Soal Singkat a: Kembalikan seluruh bagian teks tentang peran perempuan dari "Suara Netizen Indinesia–Hari" terus ke bawah sampai "2025 yang lalu.", tanpa mengubah satu kata pun.

Ambiguitas Pemahaman, Peran Utama Perempuan Terpangkas

Suara Netizen Indinesia–Hari ini perempuan punya peran penting, yaitu mengembalikan nilai-nilai luhur budaya Indonesia yang kini tergerus perkembangan zaman. Hal itu disampaikan oleh Asisten Deputi Pengarusutamaan Gender Bidang Pembangunan Manusia dan Kebudayaan dan Pemberdayaan Masyarakat dan Pemerintah Daerah Wilayah III Kementerian PPPA Dewa Ayu Laksmiadi Janapriati (Republika.co.id, 10-4-2025).

 

Dewa Ayu juga mengaitkan hal ini dengan AstaCita, maka Kementerian Pemberdayaan Perempuan dan Perlindungan Anak (PPPA) mendukung adanya Kongres Wanita Indonesia (Kowani) yang menghadirkan program 1.000 profesi perempuan pada peringatan Hari Kartini pada 21 April 2025 yang lalu. 

 

Dewa Ayu mengajak masyarakat memahami betapa banyak profesi yang dapat dijalankan oleh perempuan. Kowani, akan menghadirkan program 1.000 profesi perempuan dan gen Z, yang bertujuan untuk memperkenalkan dan mengapresiasi beragam profesi perempuan dan gen Z, mendorong literasi karier, teknologi, dan kepemimpinan berkelanjutan, membuka ruang kerja dan peluang ekonomi bagi perempuan, serta mengukuhkan posisi perempuan sebagai motor transformasi sosial, ekonomi, budaya, dan diplomasi.

Soal Singkat b: Pilih lalu salin utuh setiap baris yang memuat kata "tuplet".

Data:
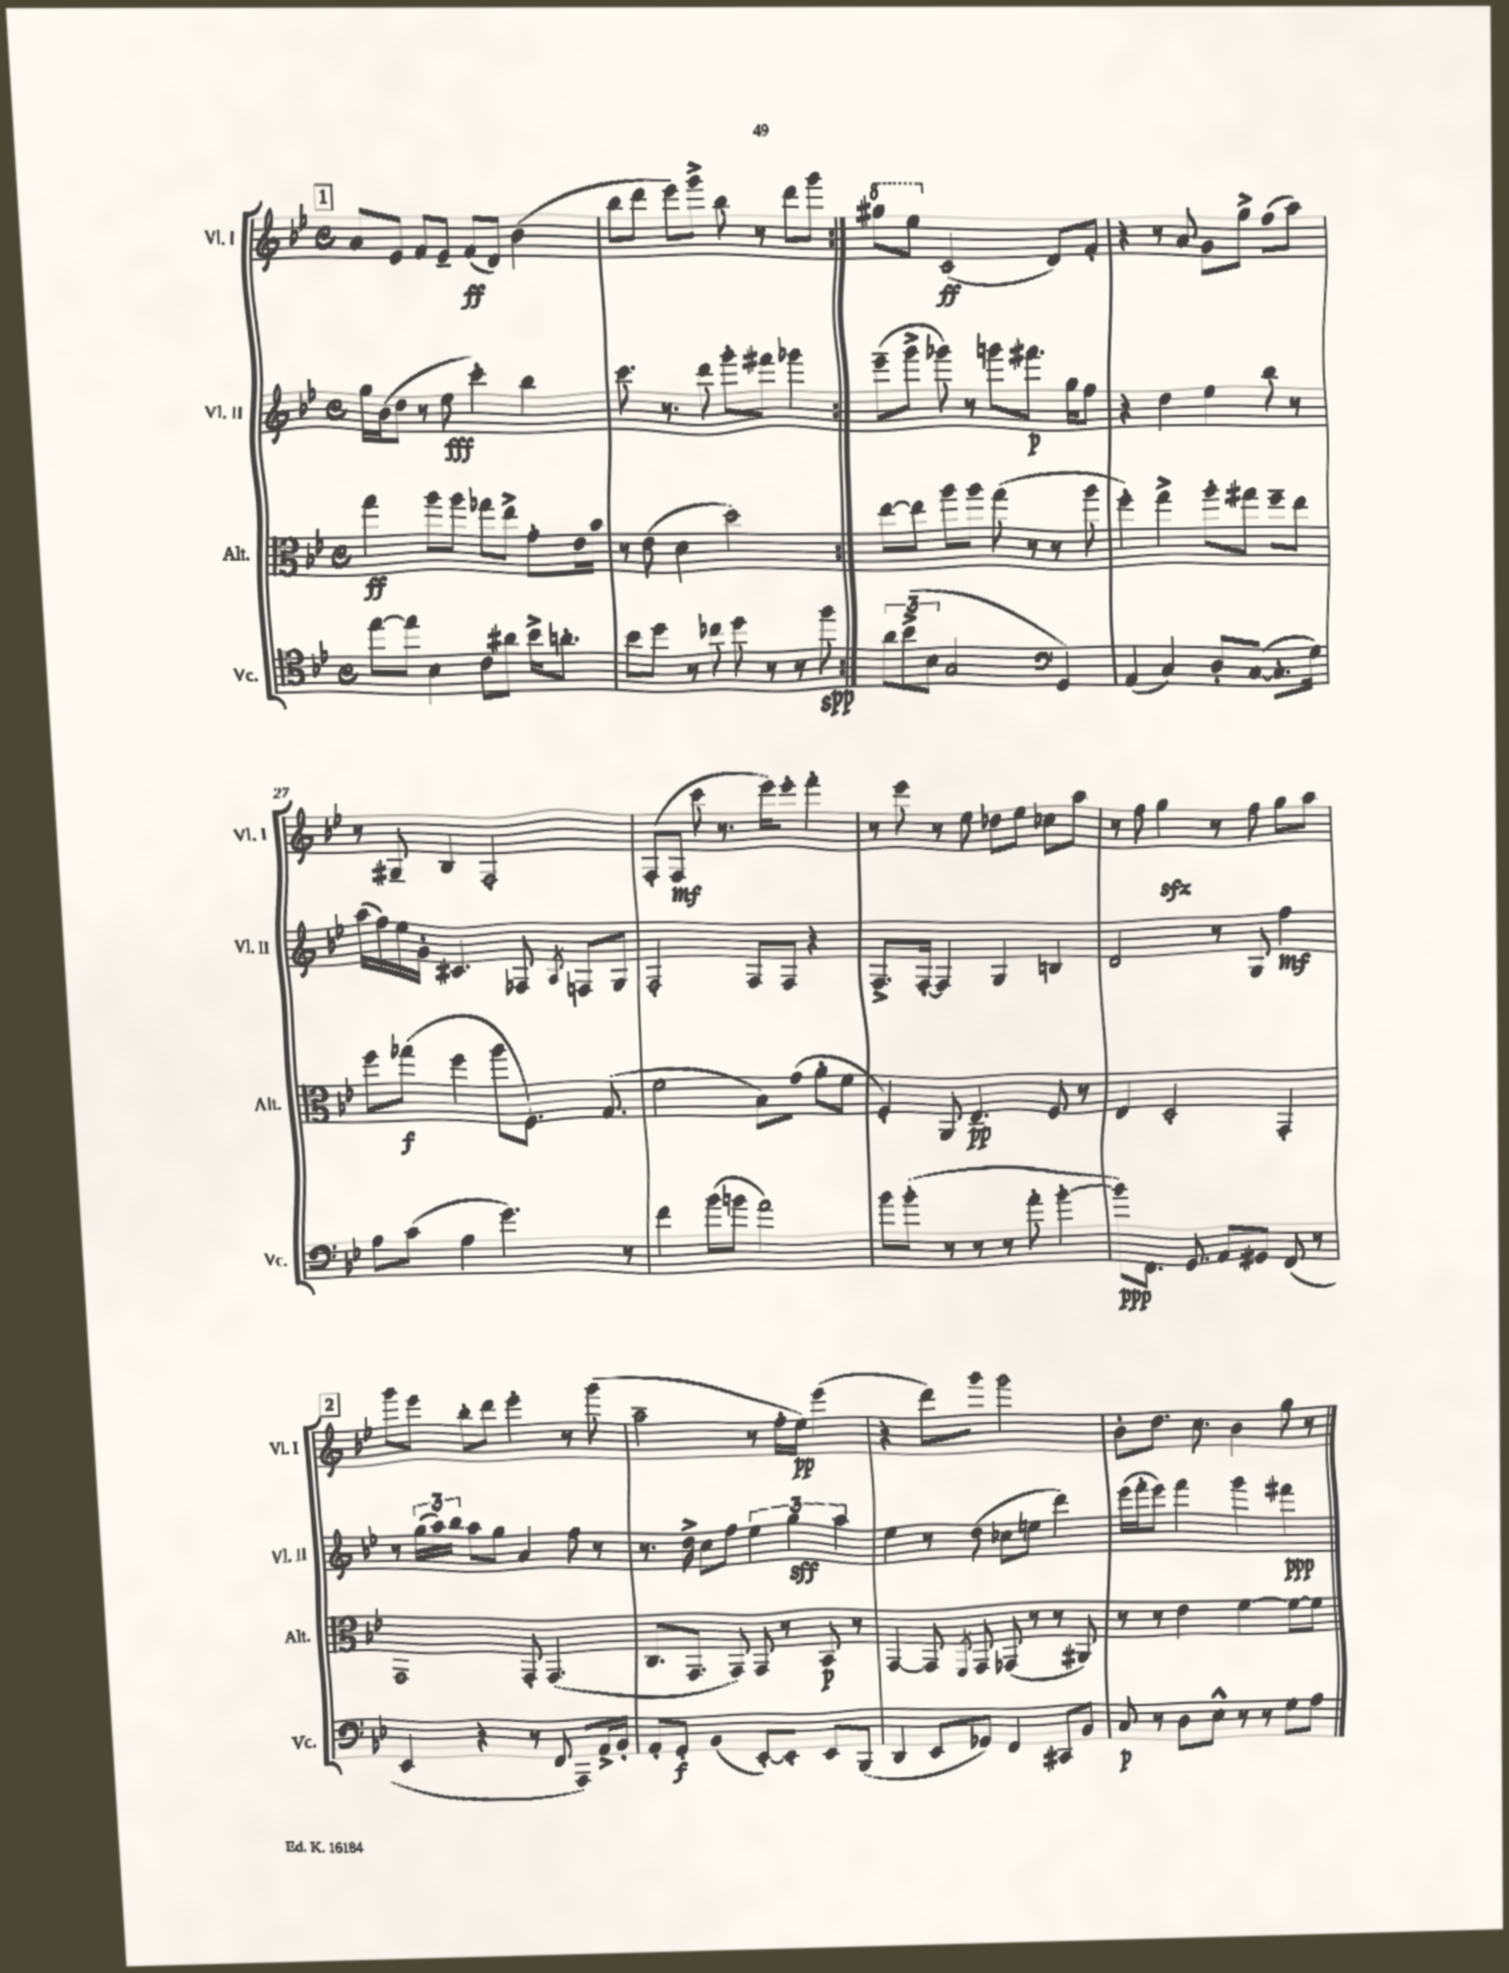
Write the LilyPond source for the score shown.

<<
\new StaffGroup <<
\new Staff = "s0" \with { instrumentName = "Vl. I" shortInstrumentName = "Vl. I" } {
    \clef treble \key bes \major \defaultTimeSignature \time 4/4
    \autoBeamOff \repeat volta 2 { \mark \markup { \box "1" } a'8[ ees'8] f'8[ ees'8]-- f'8[\ff( d'8]) bes'4( |
    bes''8[ d'''8] ees'''8[) g'''8]-> bes''8 r8 d'''8[ g'''8] | }
    \ottava #1 gis'''8[ ees'''8] \ottava #0 c'2\ff( d'8[) f'8]-. |
    r4 r8 a'8 g'8[ g''8]-> f''8[( a''8]) |
    r8 gis8-- bes4 f2-. |
    f8[-.( f8]\mf c'''8 r8. ees'''16[) ees'''8]-. f'''4-. |
    r8 ees'''8 r8 ees''8 des''8[ ees''8] ces''8[ a''8] |
    r8 f''8 g''4\sfz r8 f''8 g''8[ a''8] |
    \mark \markup { \box "2" } g'''8[ ees'''8] bes''8[-. d'''8] ees'''4-. r8 g'''8( |
    a''2-- r8 f''16[-. ees''16]\pp) ees'''4( |
    r4 d'''8[) g'''8] g'''2 |
    bes'8[-. d''8.] c''8. bes'4 g''8 r8 \bar "|." |
}
\new Staff = "s1" \with { instrumentName = "Vl. II" shortInstrumentName = "Vl. II" } {
    \clef treble \key bes \major \defaultTimeSignature \time 4/4
    \autoBeamOff \repeat volta 2 { \mark \markup { \box "1" } g''16[ bes'16( d''8] r8 ees''8\fff c'''4-.) bes''4 |
    c'''8. r8. d'''8 g'''8[-. fis'''8] ges'''4 | }
    ees'''8[--( g'''8]-> ges'''8) r8 g'''8[ fis'''8.]\p g''16[ f''8] |
    r4 d''4 ees''4 bes''8 r8 |
    a''16[( f''16) ees''16 g'16]-. cis'4. fes8 \acciaccatura { a8 } f8[ g8] |
    f2-. f8[ f8] r4 |
    f8.[-> f16]~-. f4 g4 b4 |
    d'2 r8 g8 f''4\mf |
    \mark \markup { \box "2" } r8 \tuplet 3/2 { g''16[( a''16) bes''16] } a''8[ g''8] a'4 f''8 r8 |
    r8. d''16-> c''8[ f''8] \tuplet 3/2 { ees''4 g''4\sff a''4 } |
    ees''4 r8 d''8( ces''8[ e''8] d'''4) |
    ees'''16[( f'''16-. ees'''8]) f'''4 g'''4 fis'''4\ppp \bar "|." |
}
\new Staff = "s2" \with { instrumentName = "Alt." shortInstrumentName = "Alt." } {
    \clef alto \key bes \major \defaultTimeSignature \time 4/4
    \autoBeamOff \repeat volta 2 { \mark \markup { \box "1" } g''4\ff a''8[ a''8] ges''8[ ees''8]-> g'8[-. ees'16 bes'16] |
    r8 ees'8( d'4 d''2) | }
    ees''8[~ ees''8] a''8[ a''8] g''8( r8 r8 a''8 |
    f''4-.) g''4-> a''8[-. gis''8] f''8[-- ees''8] |
    f''8[ ges''8]\f( f''4 a''8[ f8.]) g8.( |
    f'2 bes8[) g'8]( a'8[-. f'8] |
    f4-.) a,8 ees4.--\pp f8 r8 |
    ees4 d2-. g,4-. |
    \mark \markup { \box "2" } g,2 g,8-. g,4.( |
    c8.[ g,8.] g,8) g,8 r8 bes,8\p r8 |
    g,4~ g,8 \acciaccatura { f,8 } g,8 ges,8( r8 r8 ais,8) |
    r8 r8 ees'4 f'4~ f'8[~ f'8] \bar "|." |
}
\new Staff = "s3" \with { instrumentName = "Vc." shortInstrumentName = "Vc." } {
    \clef tenor \key bes \major \defaultTimeSignature \time 4/4
    \autoBeamOff \repeat volta 2 { \mark \markup { \box "1" } ees''8[~ ees''8] bes4 c'8[ ais'8] bes'16[-> a'8.]-. |
    bes'8[ d''8] r8 ces''8 d''8 r8 r8 f''8\spp | }
    \tuplet 3/2 { a'8[ bes'8->( bes8] } g2 \clef bass g,4) |
    a,4( c4) d8[-. c8]~( c8.[-. g16]) |
    a8[ c'8]( a4 g'4.) r8 |
    f'4 bes'8[( b'8] a'2) |
    bes'8[ bes'8]-.( r8 r8 r8 a'8-. bes'4~-. |
    bes'8[\ppp) f,8.] g,8. a,8[ gis,8] f,8( r8 |
    \mark \markup { \box "2" } ees,4 r4 r8 f,8 a,,8[) a,16-> bes,16]-. |
    a,8[-. g,8]-.\f bes,4( ees,8[~-.) ees,8]-. ees,8[ bes,,8]( |
    d,4 ees,8[ ges,8]) f,4 cis,8[ bes,8] |
    c8\p r8 d8[ ees8]-^ r8 r8 g8[ a8] \bar "|." |
}
>>
>>
\layout { \context { \Score currentBarNumber = #23 } }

Jawaban Latihan a:
Suara Netizen Indinesia–Hari ini perempuan punya peran penting, yaitu mengembalikan nilai-nilai luhur budaya Indonesia yang kini tergerus perkembangan zaman. Hal itu disampaikan oleh Asisten Deputi Pengarusutamaan Gender Bidang Pembangunan Manusia dan Kebudayaan dan Pemberdayaan Masyarakat dan Pemerintah Daerah Wilayah III Kementerian PPPA Dewa Ayu Laksmiadi Janapriati (Republika.co.id, 10-4-2025).

 

Dewa Ayu juga mengaitkan hal ini dengan AstaCita, maka Kementerian Pemberdayaan Perempuan dan Perlindungan Anak (PPPA) mendukung adanya Kongres Wanita Indonesia (Kowani) yang menghadirkan program 1.000 profesi perempuan pada peringatan Hari Kartini pada 21 April 2025 yang lalu.

Jawaban Latihan b:
    \mark \markup { \box "2" } r8 \tuplet 3/2 { g''16[( a''16) bes''16] } a''8[ g''8] a'4 f''8 r8 |
    r8. d''16-> c''8[ f''8] \tuplet 3/2 { ees''4 g''4\sff a''4 } |
    \tuplet 3/2 { a'8[ bes'8->( bes8] } g2 \clef bass g,4) |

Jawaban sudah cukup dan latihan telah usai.